- About this task -
Below are the records; pull every line that includes "governance".

▽

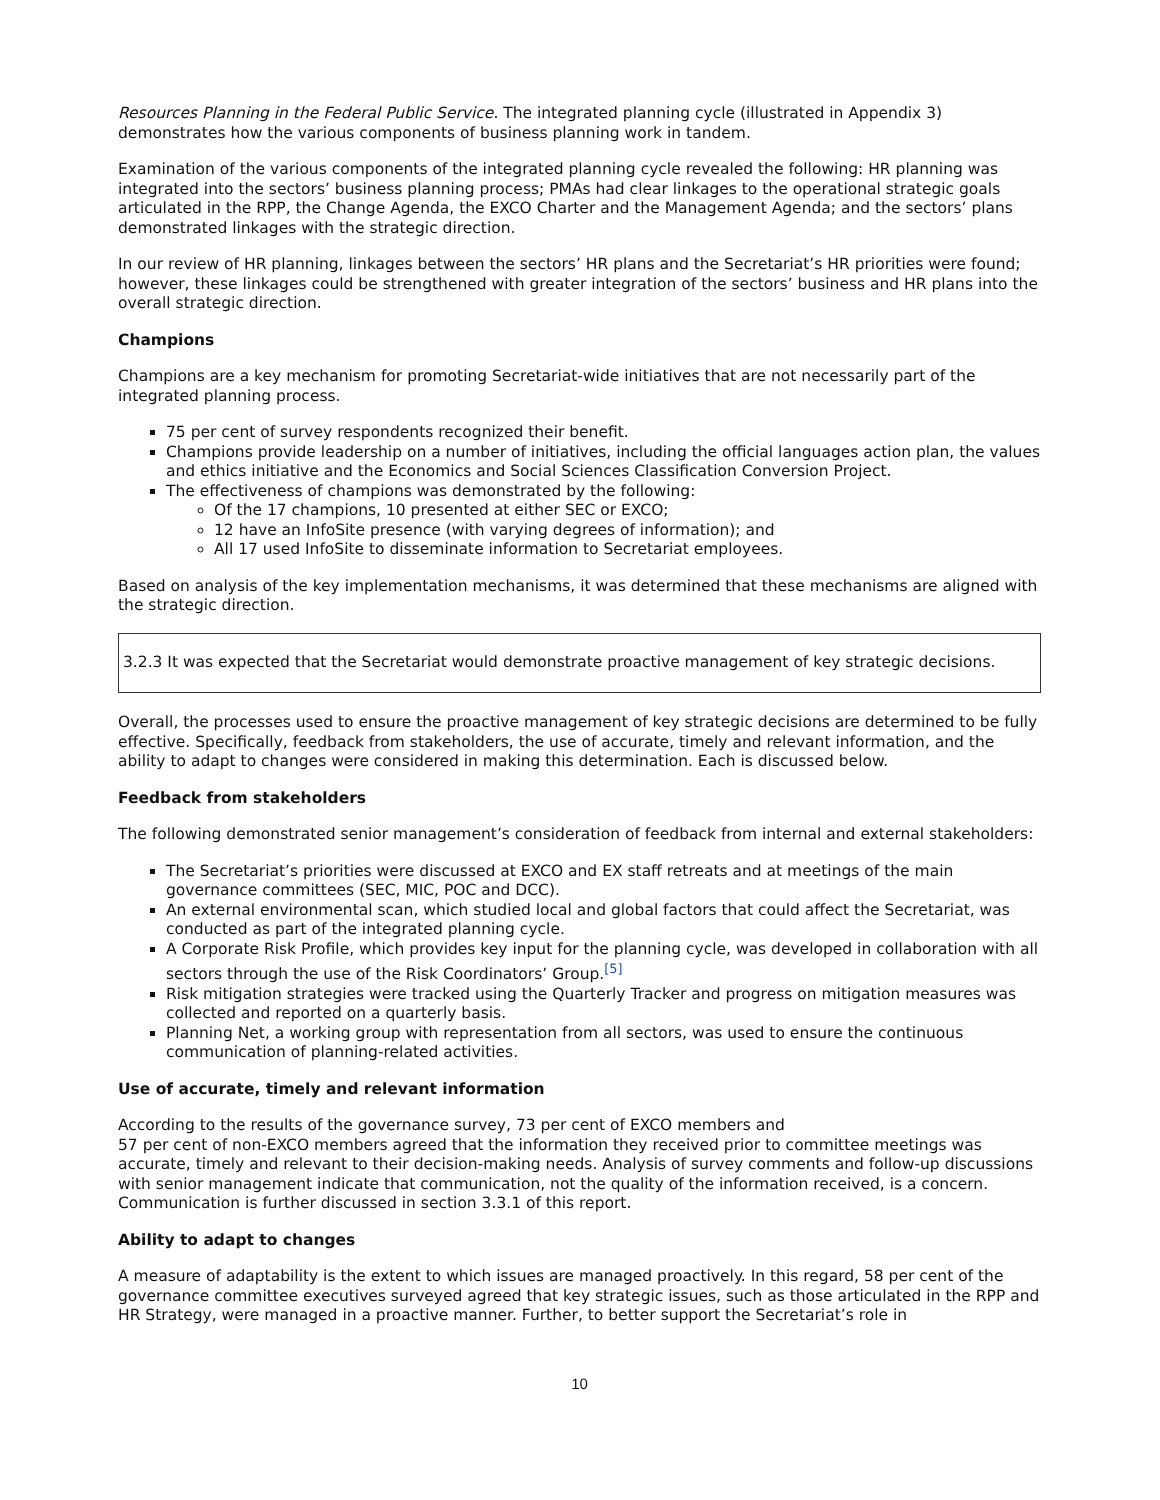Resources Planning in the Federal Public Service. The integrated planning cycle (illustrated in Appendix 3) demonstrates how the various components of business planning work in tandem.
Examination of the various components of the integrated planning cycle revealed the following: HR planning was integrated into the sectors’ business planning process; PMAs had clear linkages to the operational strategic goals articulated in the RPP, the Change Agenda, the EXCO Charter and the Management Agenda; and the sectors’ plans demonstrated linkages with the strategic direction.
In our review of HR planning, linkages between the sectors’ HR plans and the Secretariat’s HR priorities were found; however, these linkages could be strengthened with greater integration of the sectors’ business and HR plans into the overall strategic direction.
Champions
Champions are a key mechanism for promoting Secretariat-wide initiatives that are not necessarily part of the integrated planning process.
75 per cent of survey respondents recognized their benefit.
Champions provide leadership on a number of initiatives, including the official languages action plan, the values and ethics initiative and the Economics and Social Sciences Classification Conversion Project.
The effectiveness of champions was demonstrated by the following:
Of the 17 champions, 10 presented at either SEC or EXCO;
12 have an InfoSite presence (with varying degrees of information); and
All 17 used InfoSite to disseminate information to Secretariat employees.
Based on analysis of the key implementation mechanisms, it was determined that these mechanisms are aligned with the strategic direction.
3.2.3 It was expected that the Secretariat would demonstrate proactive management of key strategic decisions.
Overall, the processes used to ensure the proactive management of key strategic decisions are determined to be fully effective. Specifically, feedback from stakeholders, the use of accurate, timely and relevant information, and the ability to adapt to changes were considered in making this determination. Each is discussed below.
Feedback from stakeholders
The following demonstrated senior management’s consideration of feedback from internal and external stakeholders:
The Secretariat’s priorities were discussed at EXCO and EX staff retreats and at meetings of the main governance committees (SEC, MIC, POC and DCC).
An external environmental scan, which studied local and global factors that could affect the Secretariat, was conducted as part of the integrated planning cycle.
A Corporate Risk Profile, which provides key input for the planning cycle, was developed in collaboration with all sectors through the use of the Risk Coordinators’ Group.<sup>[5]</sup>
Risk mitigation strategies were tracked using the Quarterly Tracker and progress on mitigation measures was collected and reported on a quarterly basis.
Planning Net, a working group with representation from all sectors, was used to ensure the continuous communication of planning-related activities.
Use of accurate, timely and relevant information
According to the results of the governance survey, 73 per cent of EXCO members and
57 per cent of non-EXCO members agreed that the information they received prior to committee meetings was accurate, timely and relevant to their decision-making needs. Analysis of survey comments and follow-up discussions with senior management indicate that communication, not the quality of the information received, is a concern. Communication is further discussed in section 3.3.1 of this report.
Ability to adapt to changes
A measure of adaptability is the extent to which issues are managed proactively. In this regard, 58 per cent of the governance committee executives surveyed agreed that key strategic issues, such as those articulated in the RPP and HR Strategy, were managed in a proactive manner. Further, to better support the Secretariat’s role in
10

△
▽

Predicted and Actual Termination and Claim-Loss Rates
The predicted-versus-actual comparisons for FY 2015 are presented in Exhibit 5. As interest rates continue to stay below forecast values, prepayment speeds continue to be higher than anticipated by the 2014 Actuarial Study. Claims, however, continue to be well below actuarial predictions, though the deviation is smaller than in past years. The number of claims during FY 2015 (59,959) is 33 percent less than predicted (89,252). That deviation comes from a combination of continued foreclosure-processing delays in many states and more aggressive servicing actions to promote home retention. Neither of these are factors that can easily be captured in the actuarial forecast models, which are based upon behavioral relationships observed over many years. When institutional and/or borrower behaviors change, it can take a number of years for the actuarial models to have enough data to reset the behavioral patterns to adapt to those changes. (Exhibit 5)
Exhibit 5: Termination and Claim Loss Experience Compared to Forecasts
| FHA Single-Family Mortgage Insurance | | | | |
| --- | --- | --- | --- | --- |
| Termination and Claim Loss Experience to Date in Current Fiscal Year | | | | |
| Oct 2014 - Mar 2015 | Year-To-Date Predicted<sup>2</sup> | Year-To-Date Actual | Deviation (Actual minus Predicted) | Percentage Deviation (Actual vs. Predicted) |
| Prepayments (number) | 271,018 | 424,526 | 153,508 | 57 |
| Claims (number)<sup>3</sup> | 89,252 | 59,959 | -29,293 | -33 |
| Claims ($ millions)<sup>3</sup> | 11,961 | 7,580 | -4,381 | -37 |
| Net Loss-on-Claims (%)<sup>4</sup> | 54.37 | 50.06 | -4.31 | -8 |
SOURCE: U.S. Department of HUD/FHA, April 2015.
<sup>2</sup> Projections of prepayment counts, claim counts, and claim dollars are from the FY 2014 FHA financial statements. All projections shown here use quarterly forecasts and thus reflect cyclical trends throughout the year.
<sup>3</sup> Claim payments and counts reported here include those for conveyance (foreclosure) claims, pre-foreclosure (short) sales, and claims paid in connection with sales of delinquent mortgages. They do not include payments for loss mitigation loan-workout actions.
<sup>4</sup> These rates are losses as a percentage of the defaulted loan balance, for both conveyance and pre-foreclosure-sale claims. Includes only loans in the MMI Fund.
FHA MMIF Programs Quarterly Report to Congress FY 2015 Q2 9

△
▽

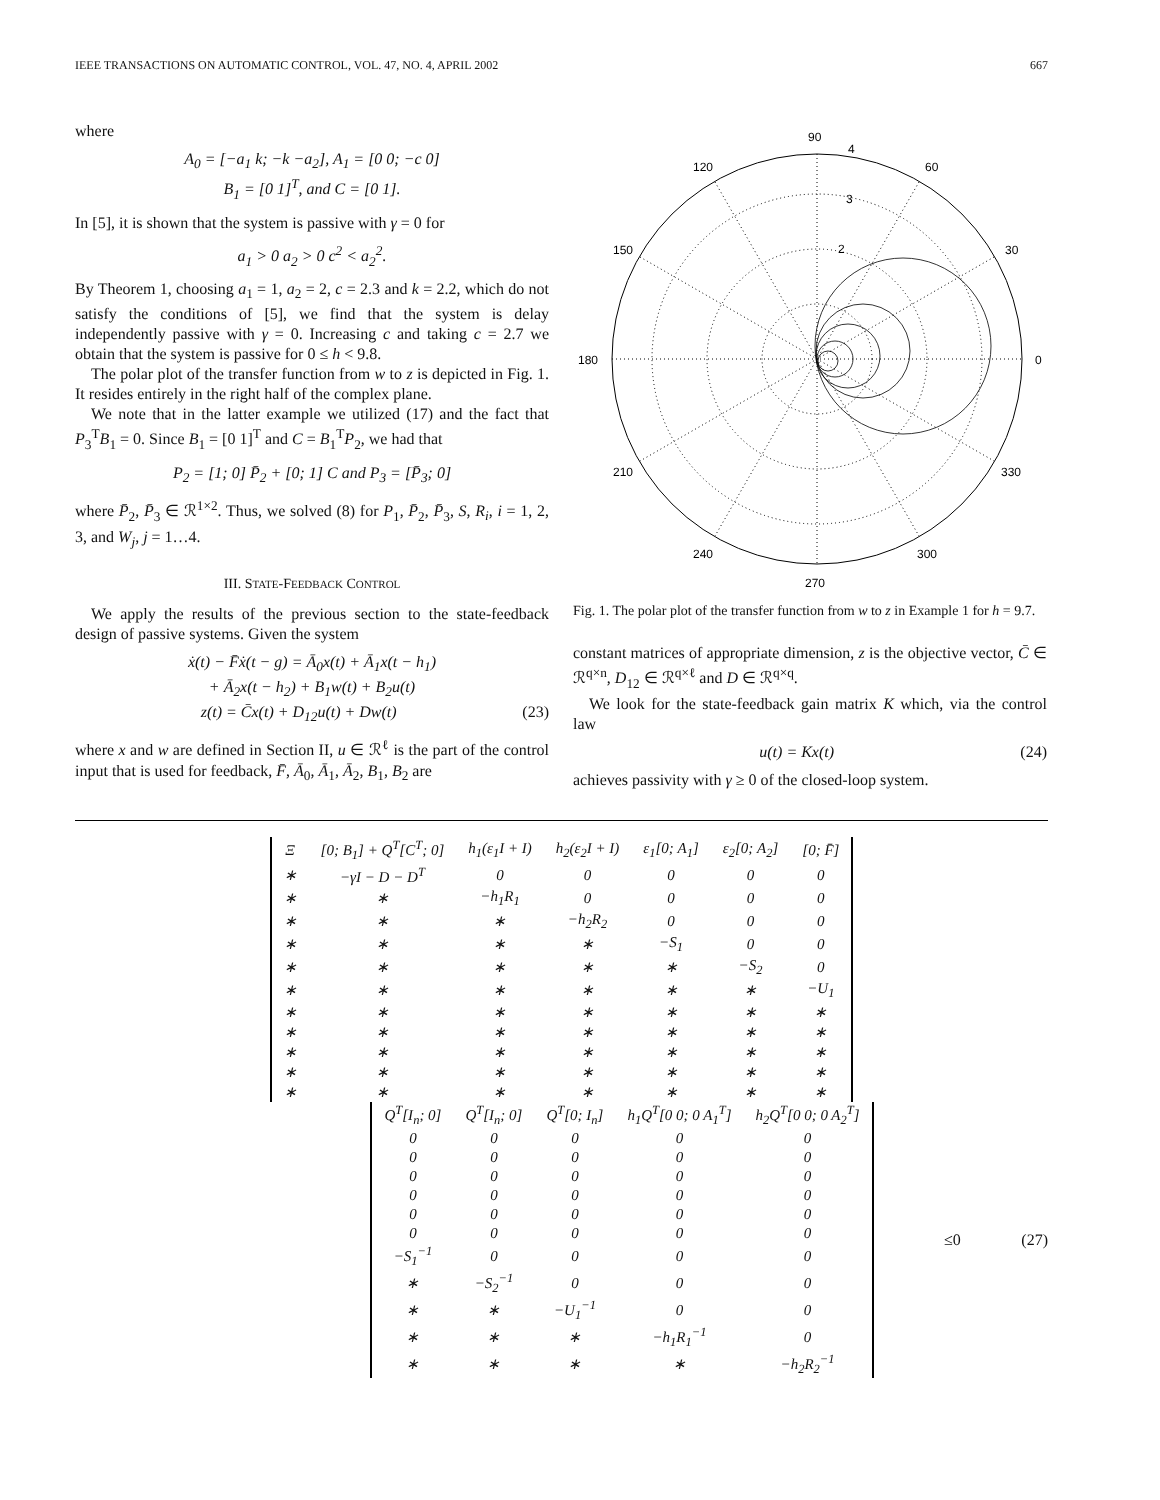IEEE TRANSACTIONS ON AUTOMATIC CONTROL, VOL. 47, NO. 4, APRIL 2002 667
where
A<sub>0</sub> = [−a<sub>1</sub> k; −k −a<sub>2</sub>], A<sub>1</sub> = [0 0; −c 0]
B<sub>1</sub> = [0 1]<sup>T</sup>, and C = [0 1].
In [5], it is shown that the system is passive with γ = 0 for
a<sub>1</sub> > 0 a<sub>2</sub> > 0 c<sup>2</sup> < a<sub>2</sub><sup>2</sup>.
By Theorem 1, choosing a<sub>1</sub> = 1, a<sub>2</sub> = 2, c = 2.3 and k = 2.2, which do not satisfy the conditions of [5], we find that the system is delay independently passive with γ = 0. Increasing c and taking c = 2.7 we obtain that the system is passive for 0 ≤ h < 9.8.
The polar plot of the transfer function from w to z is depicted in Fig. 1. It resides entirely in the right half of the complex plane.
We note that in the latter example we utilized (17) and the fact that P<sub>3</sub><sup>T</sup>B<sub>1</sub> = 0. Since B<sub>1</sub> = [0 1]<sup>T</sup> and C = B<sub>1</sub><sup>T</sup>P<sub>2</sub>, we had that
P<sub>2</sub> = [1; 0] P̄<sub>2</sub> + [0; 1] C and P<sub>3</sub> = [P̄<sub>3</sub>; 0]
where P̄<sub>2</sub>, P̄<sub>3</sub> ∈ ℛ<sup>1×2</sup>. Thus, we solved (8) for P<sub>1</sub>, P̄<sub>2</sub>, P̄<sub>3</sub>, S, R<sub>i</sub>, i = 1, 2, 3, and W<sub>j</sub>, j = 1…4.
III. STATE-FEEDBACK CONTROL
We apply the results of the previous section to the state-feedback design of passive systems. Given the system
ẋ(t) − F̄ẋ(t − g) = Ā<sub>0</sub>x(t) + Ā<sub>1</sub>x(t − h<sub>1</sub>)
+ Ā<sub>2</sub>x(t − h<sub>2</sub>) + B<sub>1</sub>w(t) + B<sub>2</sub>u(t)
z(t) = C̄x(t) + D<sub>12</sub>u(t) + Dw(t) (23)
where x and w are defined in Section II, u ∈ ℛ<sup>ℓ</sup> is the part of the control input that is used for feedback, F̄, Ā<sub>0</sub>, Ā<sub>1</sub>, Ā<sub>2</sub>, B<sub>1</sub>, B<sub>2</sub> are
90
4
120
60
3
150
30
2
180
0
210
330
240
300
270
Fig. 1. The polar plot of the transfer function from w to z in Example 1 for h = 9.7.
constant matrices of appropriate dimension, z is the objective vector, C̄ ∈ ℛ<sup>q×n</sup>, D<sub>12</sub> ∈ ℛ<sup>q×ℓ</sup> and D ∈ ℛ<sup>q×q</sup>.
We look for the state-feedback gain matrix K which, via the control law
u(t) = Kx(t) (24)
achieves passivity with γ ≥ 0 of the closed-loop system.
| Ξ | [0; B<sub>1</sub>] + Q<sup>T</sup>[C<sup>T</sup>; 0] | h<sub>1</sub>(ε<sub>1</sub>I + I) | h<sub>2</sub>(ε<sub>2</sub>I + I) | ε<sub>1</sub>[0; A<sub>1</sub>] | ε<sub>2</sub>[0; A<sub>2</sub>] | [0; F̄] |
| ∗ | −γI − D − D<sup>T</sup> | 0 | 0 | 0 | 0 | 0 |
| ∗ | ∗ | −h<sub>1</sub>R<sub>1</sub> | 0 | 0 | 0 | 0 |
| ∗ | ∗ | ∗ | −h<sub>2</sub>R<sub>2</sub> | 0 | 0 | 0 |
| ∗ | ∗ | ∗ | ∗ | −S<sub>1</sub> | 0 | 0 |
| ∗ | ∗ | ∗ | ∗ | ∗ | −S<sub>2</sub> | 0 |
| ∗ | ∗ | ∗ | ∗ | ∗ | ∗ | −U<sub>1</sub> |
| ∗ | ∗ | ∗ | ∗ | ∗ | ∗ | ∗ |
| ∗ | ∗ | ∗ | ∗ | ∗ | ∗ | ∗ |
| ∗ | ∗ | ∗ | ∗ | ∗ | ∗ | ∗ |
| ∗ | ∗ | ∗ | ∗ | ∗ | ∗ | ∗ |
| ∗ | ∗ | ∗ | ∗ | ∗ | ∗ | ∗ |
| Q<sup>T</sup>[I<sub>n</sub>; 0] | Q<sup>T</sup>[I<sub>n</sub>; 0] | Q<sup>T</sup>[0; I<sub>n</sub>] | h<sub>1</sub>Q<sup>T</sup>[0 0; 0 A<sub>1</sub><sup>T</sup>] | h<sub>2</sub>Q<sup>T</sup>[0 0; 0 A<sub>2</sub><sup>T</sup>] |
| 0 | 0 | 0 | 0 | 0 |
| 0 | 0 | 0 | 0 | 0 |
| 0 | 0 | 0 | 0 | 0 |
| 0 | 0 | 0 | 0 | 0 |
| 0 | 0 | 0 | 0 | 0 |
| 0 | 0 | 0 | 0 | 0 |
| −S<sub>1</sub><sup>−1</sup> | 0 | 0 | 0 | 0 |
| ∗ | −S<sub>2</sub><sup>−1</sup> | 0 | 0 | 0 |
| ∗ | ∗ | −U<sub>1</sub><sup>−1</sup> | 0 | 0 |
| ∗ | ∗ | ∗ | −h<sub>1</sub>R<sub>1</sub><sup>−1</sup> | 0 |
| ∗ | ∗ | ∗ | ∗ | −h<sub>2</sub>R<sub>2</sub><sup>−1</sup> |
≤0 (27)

△

- Written reply -
The Secretariat’s priorities were discussed at EXCO and EX staff retreats and at meetings of the main governance committees (SEC, MIC, POC and DCC).
According to the results of the governance survey, 73 per cent of EXCO members and
A measure of adaptability is the extent to which issues are managed proactively. In this regard, 58 per cent of the governance committee executives surveyed agreed that key strategic issues, such as those articulated in the RPP and HR Strategy, were managed in a proactive manner. Further, to better support the Secretariat’s role in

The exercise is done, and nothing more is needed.